Randall, now retired from the bench, was joined at his table by another volunteer food server — Appeals Court Senior Judge Jill Halbrooks, who happily agreed to help Randall 21 years ago, and on every Friday before Memorial Day ever since. Next to her was her daughter, medical malpractice attorney Besse McDonald, who has accompanied her mom at the annual barbecue since high school.

“It’s kind of an alumni event,” said Judge Diane Bratvold, who has sat on the Court of Appeals since 2016. “It brings a smile to everybody’s face.”

Being a judge “is an important role, but it’s a tough role. In some ways we’re a heavy-handed parent, always telling people what to do,” added Bratvold, who now chairs the event.

“All of us need a helping hand sometimes,” she said. “It just brings us together in a way as a community that we don’t usually get to do. I like the fact that it’s Memorial Day because we’re here thinking about our larger family.”
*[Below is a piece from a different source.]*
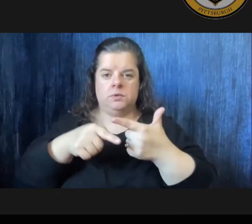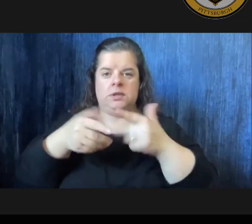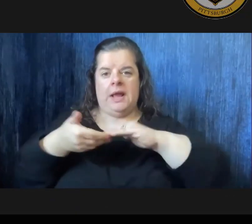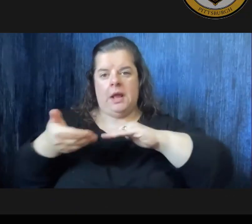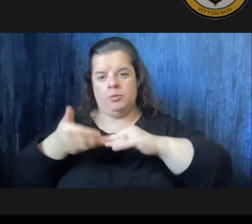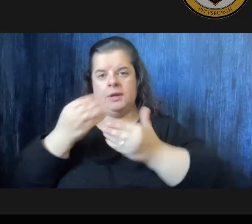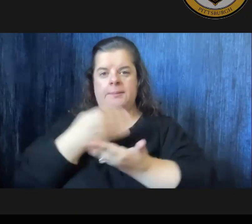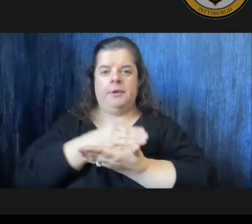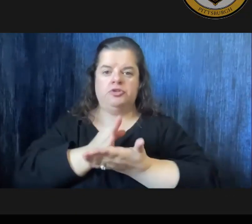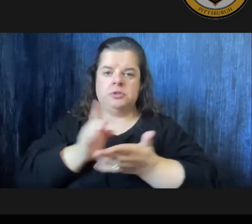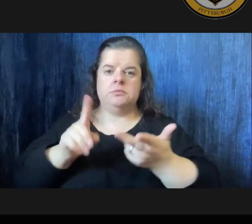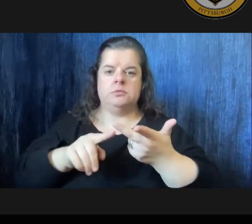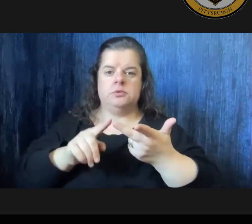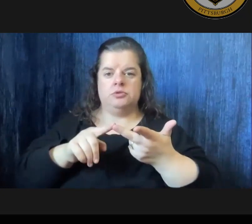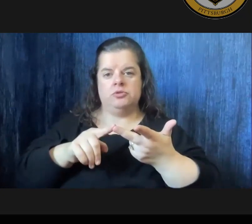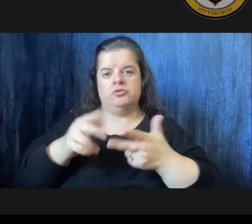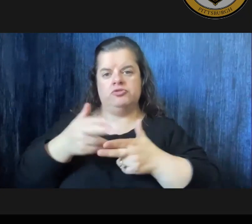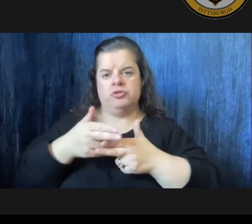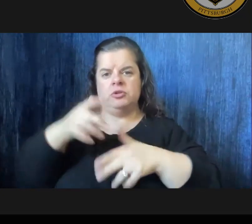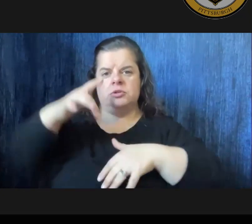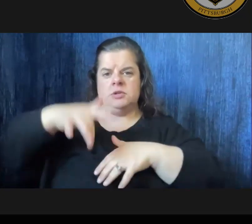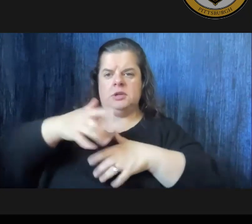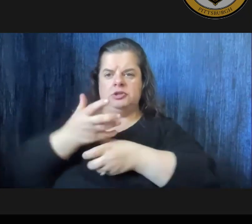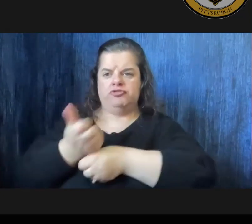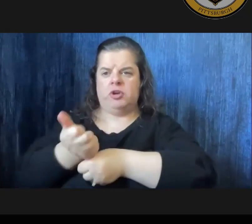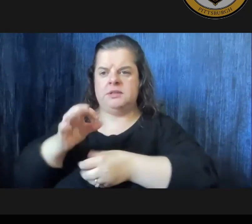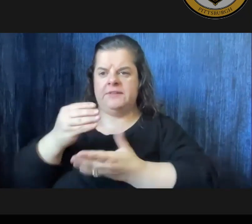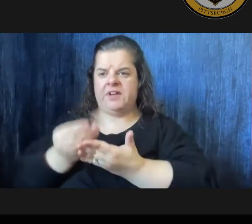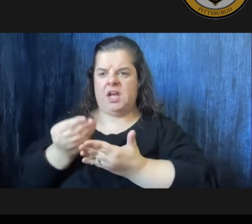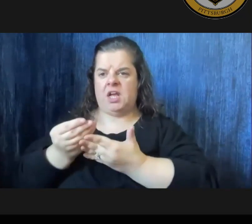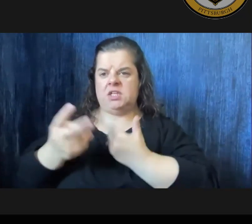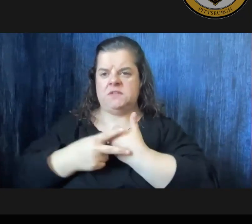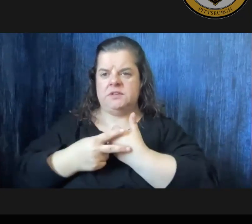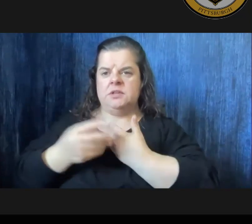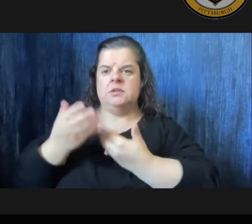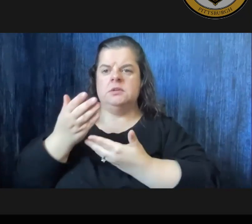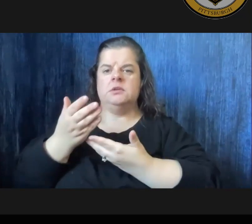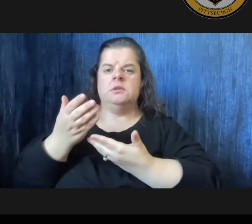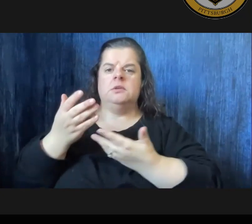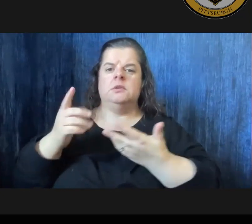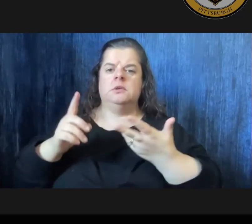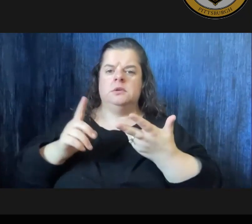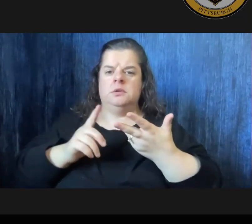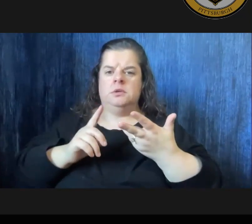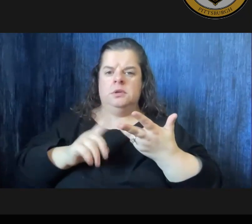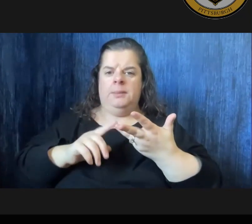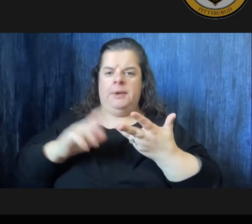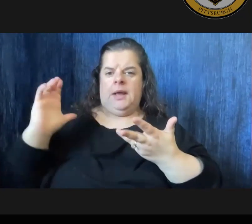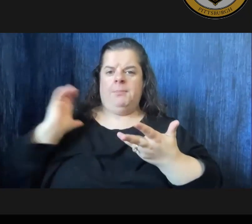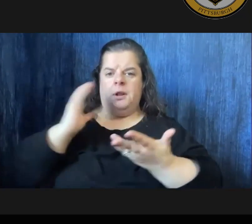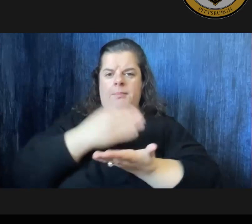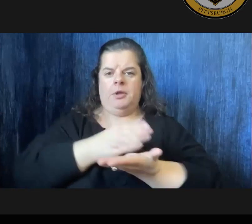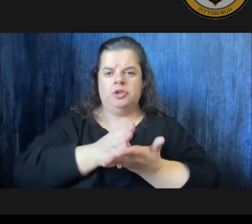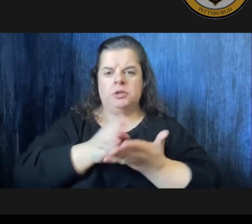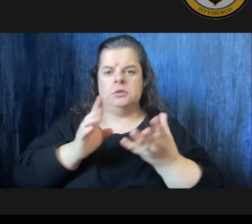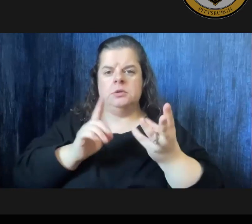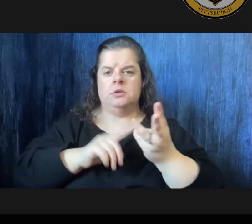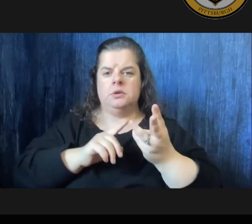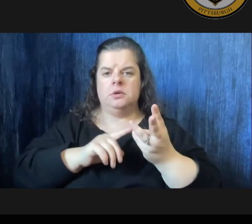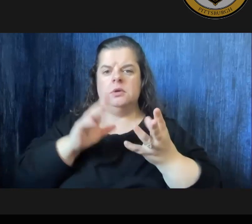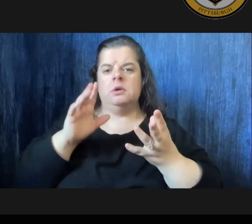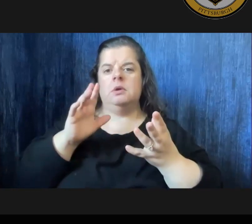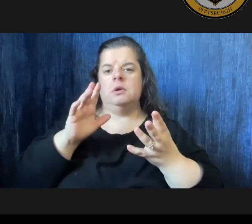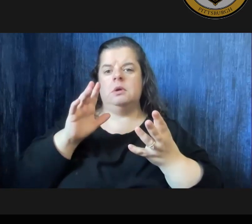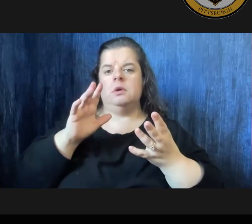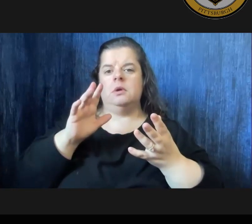budget and we'll briefly touch on some of the trust funds that the city utilizes uh then we'll jump to the capital budget and then we'll quickly touch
Byfield recalled working closely with Randall back in the 1990s on the Phoenix Group, an organized effort to put “imperfect people, as we all are” to work fixing up homes, with the goal of “engag(ing) with each other as assets, not as problems that need to treated.”

He was there 21 years ago when the first Memorial Day weekend barbecue launched, and he was happy to be there again Friday.

“It’s a beautiful thing,” Byfield said, “that has been embedded in the culture of the court.”